YOUR ASSIGNMENT:
Count only the lines of the records that hold "succulent", then give the number without any other words.

THE DATA:
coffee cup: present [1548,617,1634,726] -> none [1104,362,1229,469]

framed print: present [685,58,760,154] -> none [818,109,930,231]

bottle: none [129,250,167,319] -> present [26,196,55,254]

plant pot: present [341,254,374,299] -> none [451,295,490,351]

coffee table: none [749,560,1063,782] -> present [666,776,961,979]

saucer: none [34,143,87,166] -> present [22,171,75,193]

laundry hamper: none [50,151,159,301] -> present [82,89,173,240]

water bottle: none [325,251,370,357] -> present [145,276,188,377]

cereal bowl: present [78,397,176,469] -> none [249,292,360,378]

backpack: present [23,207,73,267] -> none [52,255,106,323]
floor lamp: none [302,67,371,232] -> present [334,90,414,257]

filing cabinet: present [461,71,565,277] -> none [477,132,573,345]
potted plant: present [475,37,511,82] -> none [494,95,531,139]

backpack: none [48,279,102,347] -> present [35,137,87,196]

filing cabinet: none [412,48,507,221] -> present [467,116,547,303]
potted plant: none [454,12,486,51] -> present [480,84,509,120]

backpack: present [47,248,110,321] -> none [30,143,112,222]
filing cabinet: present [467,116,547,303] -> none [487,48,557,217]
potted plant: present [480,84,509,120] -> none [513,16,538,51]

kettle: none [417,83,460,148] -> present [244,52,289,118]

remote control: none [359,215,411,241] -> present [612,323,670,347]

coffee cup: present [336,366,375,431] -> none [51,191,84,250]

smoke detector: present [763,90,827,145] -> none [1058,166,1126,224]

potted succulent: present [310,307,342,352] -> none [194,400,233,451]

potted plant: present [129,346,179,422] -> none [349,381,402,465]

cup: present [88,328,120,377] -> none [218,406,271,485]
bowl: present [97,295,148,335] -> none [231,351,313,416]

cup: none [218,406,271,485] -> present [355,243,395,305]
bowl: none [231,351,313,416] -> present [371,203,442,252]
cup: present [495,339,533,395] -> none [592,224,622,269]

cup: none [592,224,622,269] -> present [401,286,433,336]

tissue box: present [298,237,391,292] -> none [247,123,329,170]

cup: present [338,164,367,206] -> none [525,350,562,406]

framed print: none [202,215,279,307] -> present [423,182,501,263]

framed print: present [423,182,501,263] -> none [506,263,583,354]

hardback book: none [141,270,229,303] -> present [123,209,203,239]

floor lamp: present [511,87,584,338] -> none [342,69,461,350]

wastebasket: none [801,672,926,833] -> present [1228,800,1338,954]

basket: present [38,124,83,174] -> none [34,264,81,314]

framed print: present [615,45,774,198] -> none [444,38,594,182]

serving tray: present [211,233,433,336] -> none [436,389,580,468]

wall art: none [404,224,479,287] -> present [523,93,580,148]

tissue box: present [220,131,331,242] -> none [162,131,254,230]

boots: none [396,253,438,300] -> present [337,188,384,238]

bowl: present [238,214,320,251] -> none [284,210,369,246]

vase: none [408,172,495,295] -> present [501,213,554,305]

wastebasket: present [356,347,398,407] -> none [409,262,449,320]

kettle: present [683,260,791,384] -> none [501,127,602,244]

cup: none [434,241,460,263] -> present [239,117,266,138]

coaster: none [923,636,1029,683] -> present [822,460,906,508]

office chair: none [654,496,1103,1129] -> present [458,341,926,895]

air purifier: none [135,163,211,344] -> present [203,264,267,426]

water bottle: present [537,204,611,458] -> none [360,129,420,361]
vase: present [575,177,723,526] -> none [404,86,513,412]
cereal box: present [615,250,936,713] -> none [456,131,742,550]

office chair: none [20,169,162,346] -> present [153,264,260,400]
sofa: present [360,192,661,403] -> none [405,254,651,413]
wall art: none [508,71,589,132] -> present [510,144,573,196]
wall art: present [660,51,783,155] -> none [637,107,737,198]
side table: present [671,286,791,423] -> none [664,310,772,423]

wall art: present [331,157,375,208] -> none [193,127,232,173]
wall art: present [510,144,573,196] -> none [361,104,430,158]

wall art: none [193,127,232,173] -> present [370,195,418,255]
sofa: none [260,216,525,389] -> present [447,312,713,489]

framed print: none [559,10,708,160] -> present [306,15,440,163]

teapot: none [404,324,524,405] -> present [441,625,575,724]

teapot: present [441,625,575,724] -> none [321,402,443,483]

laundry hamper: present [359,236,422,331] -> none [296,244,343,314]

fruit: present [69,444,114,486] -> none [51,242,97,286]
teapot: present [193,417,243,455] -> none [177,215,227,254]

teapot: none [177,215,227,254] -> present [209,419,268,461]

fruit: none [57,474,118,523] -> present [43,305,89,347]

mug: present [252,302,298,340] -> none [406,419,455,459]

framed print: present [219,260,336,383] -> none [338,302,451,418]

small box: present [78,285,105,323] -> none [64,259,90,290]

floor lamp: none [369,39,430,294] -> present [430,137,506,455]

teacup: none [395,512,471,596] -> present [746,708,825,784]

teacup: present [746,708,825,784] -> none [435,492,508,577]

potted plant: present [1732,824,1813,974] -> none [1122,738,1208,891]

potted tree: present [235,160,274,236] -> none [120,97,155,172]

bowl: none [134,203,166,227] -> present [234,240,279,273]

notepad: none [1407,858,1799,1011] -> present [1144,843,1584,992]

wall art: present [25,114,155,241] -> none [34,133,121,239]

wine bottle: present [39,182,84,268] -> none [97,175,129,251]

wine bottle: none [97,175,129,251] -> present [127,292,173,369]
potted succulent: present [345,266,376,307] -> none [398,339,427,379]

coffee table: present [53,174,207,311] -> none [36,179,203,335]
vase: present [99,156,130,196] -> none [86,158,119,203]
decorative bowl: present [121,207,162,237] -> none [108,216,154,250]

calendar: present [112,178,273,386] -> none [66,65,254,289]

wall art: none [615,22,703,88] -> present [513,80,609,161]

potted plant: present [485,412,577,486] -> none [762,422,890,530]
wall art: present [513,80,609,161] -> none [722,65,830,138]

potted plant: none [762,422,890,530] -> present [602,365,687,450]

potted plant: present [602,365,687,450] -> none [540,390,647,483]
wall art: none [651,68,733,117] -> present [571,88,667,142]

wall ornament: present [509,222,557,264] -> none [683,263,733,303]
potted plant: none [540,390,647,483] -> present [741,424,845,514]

RESPONSE TO THIS TASK:
2